| Problem to work on |
Bring together every line in the data that includes "voor".

Page-level text extractions:
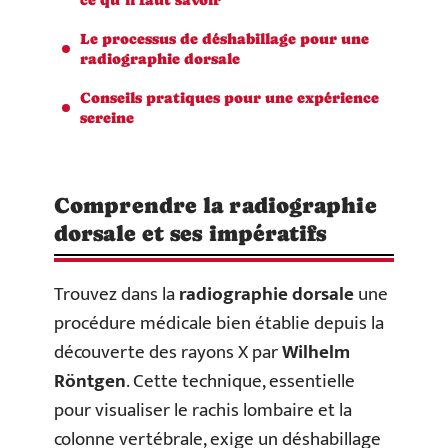
Le processus de déshabillage pour une
radiographie dorsale
Conseils pratiques pour une expérience
sereine
Comprendre la radiographie
dorsale et ses impératifs
Trouvez dans la
radiographie dorsale
une
procédure médicale bien établie depuis la
découverte des rayons X par
Wilhelm
Röntgen
. Cette technique, essentielle
pour visualiser le rachis lombaire et la
colonne vertébrale, exige un déshabillage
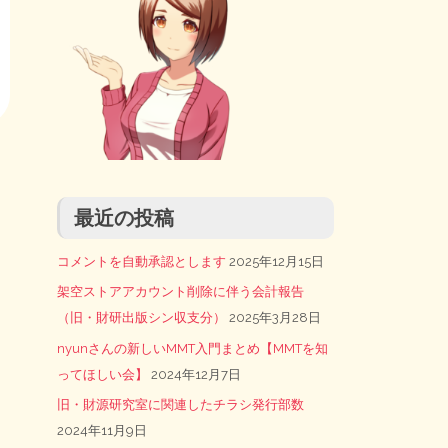
最近の投稿
コメントを自動承認とします
2025年12月15日
架空ストアアカウント削除に伴う会計報告
（旧・財研出版シン収支分）
2025年3月28日
nyunさんの新しいMMT入門まとめ【MMTを知
ってほしい会】
2024年12月7日
旧・財源研究室に関連したチラシ発行部数
2024年11月9日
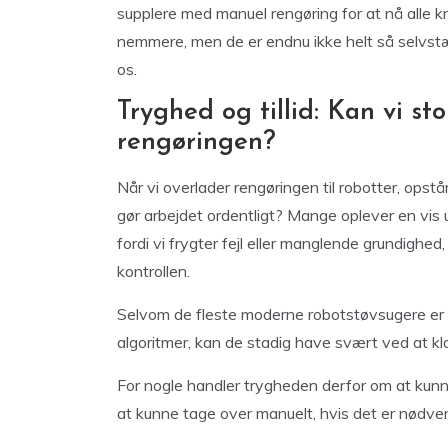
supplere med manuel rengøring for at nå alle k
nemmere, men de er endnu ikke helt så selvstæn
os.
Tryghed og tillid: Kan vi st
rengøringen?
Når vi overlader rengøringen til robotter, opstå
gør arbejdet ordentligt? Mange oplever en vis
fordi vi frygter fejl eller manglende grundighed,
kontrollen.
Selvom de fleste moderne robotstøvsugere er 
algoritmer, kan de stadig have svært ved at kla
For nogle handler trygheden derfor om at kunne
at kunne tage over manuelt, hvis det er nødven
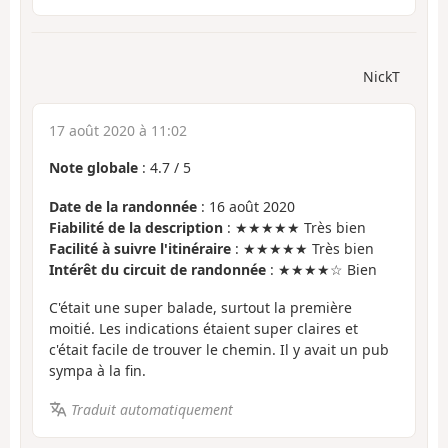
NickT
17 août 2020 à 11:02
Note globale
:
4.7
/
5
Date de la randonnée
: 16 août 2020
Fiabilité de la description
: ★★★★★ Très bien
Facilité à suivre l'itinéraire
: ★★★★★ Très bien
Intérêt du circuit de randonnée
: ★★★★☆ Bien
C'était une super balade, surtout la première
moitié. Les indications étaient super claires et
c'était facile de trouver le chemin. Il y avait un pub
sympa à la fin.
Traduit automatiquement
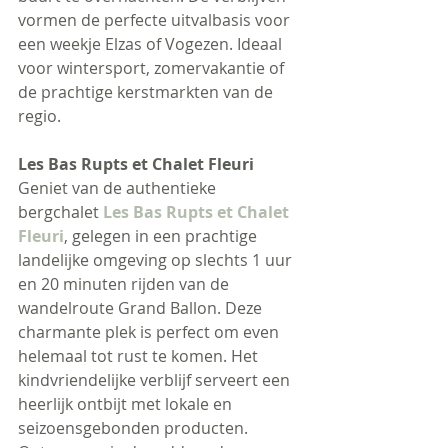
vormen de perfecte uitvalbasis voor 
een weekje Elzas of Vogezen. Ideaal 
voor wintersport, zomervakantie of 
de prachtige kerstmarkten van de 
regio. 
Les Bas Rupts et Chalet Fleuri
Geniet van de authentieke 
bergchalet 
Les Bas Rupts et Chalet 
Fleuri
, gelegen in een prachtige 
landelijke omgeving op slechts 1 uur 
en 20 minuten rijden van de 
wandelroute Grand Ballon. Deze 
charmante plek is perfect om even 
helemaal tot rust te komen. Het 
kindvriendelijke verblijf serveert een 
heerlijk ontbijt met lokale en 
seizoensgebonden producten.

| Reply to the task |
vormen de perfecte uitvalbasis voor 
voor wintersport, zomervakantie of 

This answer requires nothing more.